▶ [YOUR ASSIGNMENT] In the item below, rewrite the lines from the one holding "#### Properties" through the one holding "##### gettext", both included, as a Markdown table with the columns Row and Line. Leave out blank lines.
——
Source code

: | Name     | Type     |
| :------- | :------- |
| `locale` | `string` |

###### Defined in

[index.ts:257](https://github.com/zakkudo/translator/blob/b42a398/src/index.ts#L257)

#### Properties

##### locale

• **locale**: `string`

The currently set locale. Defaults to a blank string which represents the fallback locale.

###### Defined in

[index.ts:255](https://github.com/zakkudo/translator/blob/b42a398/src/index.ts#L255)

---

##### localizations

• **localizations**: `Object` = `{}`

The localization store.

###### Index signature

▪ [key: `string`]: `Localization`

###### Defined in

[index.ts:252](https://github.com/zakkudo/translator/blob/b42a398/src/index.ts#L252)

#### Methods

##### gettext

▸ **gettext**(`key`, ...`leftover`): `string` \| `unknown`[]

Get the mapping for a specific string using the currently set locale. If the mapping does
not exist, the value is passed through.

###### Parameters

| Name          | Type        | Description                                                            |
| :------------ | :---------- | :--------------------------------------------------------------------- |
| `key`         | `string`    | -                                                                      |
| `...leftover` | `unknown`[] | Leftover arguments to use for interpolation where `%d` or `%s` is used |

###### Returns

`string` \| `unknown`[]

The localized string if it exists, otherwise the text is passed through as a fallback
——
▶ [SOLUTION TO THIS TASK]
| Row | Line |
|---|---|
| 1 | #### Properties |
| 2 | ##### locale |
| 3 | • **locale**: `string` |
| 4 | The currently set locale. Defaults to a blank string which represents the fallback locale. |
| 5 | ###### Defined in |
| 6 | [index.ts:255](https://github.com/zakkudo/translator/blob/b42a398/src/index.ts#L255) |
| 7 | --- |
| 8 | ##### localizations |
| 9 | • **localizations**: `Object` = `{}` |
| 10 | The localization store. |
| 11 | ###### Index signature |
| 12 | ▪ [key: `string`]: `Localization` |
| 13 | ###### Defined in |
| 14 | [index.ts:252](https://github.com/zakkudo/translator/blob/b42a398/src/index.ts#L252) |
| 15 | #### Methods |
| 16 | ##### gettext |